Privacidad radical como valor premium.
HAPPY FEMME no se compra sola. Se compra de a tres: para ti + 2 amigas. Se llama "El Pacto". Las tres se comprometen a 90 días juntas, con un grupo de WhatsApp privado que cura HAPPY FEMME con contenido educativo diario. La campaña se activa cuando mujeres publican "Hicimos el Pacto" con foto de las tres riéndose (no de productos, de ellas).
"Mi mejor amiga me pasó esto. Ahora somos tres."
Viralidad por tribu (hermandad forzada estructuralmente en el producto).
No es un reto, es un programa médico disfrazado de campaña. Compras HAPPY FEMME + 90 días incluyen 2 consultas virtuales (15 min cada una) con ginecólogas hispanas aliadas que te explican lo que la tuya no te explicó. La campaña se lanza con un reel viral: "Le pregunté a 50 mujeres qué querían preguntarle a una ginecóloga. Aquí están las respuestas."

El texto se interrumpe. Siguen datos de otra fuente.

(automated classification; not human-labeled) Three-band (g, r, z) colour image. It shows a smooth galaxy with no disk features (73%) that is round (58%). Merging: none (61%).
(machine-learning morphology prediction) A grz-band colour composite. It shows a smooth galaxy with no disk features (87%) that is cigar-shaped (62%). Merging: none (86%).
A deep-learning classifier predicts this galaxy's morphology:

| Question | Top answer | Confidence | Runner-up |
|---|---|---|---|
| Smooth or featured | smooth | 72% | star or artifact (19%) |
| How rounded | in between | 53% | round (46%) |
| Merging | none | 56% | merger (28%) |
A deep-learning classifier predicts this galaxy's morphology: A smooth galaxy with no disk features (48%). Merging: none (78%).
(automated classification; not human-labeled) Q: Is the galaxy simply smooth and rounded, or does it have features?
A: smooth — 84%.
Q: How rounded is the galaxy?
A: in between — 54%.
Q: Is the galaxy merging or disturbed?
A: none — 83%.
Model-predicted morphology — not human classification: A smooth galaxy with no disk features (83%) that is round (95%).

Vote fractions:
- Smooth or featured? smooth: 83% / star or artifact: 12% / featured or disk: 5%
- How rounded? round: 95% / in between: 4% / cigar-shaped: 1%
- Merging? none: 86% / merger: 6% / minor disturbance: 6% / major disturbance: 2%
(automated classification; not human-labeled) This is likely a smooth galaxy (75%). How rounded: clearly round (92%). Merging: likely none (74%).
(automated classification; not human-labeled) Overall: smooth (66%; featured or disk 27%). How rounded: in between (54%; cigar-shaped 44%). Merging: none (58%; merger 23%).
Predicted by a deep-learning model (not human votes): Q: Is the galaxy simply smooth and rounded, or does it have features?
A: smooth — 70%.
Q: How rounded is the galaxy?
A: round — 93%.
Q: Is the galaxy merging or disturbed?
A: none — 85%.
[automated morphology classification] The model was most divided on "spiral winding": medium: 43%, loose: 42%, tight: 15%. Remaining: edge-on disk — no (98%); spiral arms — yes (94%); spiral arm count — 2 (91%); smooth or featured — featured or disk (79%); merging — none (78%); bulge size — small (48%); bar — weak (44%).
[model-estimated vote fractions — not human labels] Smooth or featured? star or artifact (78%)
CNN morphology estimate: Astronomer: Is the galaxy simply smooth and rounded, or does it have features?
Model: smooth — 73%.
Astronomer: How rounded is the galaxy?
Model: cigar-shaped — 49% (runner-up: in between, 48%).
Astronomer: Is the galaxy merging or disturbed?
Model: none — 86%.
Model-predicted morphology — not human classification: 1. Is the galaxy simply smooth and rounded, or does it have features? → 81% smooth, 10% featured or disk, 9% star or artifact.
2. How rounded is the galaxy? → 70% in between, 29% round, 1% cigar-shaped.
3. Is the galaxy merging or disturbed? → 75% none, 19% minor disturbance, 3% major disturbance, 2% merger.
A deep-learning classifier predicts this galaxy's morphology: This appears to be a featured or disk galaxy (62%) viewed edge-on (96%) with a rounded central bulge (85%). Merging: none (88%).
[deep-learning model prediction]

"Mi ginecóloga tiene 8 minutos. HAPPY FEMME te da 30."
Producto como infraestructura médica (servicio > sku).
7 mujeres reales (casting público — arquetipos del diagnóstico: la de candidiasis recurrente, la post-antibiótico, la menopáusica, etc.) hacen un reto de 90 días filmado como mini-documental semanal. Cada domingo sale un capítulo de 8 min en YouTube/IG. No es testimonial — es cinéma-vérité. El "reto" es el programa. La audiencia vota cuál arquetipo las representa.
"Siete mujeres. Siete cuerpos distintos. Tres meses. Una sola pregunta: ¿qué pasa cuando por fin te haces caso?"
Documental episódico / reality íntimo.
Invertido al tabú: el reto no es tomar probióticos. El reto es hablar. 21 días, una conversación al día con una mujer diferente sobre salud íntima: tu mamá, tu hermana, tu hija, tu amiga, tu prima. Al completar el reto, recibes 3 meses de HAPPY FEMME gratis + certificado de "Rompetabú". La app/web registra las conversaciones (solo cuenta clics, no contenido).
"21 días. 21 conversaciones. Cero secretos."
El reto es el marketing (el acto de completarlo ES la publicidad orgánica).
3 ciclos menstruales (≈90 días) con HAPPY FEMME. Pero en vez de medir "días sin candidiasis", se mide algo que nadie más mide: tu ciclo como índice compuesto. Cada día marcas 5 cosas (energía, humor, piel, flujo, libido) en una app simple. Al final del 3er ciclo te mandan tu "Mapa del Ciclo" — una infografía personalizada de cómo cambió tu ritmo. Muy Apple Health, muy íntimo.
"Tu ciclo no es un problema. Es un mapa que nadie te enseñó a leer."
Gamificación de datos íntimos (quantified self femenino).
Validar la gran idea "Tu flora íntima no se lava. Se cultiva." con 15 mujeres del público objetivo en 48 horas (2-3 por arquetipo).
Contratar una ilustradora editorial botánica-científica para el universo visual del "jardín microbiano" — activo clave que va a vivir 2 años.
Grabar el film de marca "Un Jardín Invisible" — es el activo hero de posicionamiento premium.
Construir el "Diagnóstico Íntimo" como primera versión de la web — nuestra mejor máquina de captación.
Lanzar el Reto 90/90 con 50 mujeres reales (8 por arquetipo + 2 médicas aliadas) para generar la primera batería de data y testimoniales en 90 días.
Reclutar 1-2 ginecólogas hispanas como voces aliadas en el territorio creativo "Tu Ginecóloga No Te Explicó Esto" — abre autoridad clínica en USA.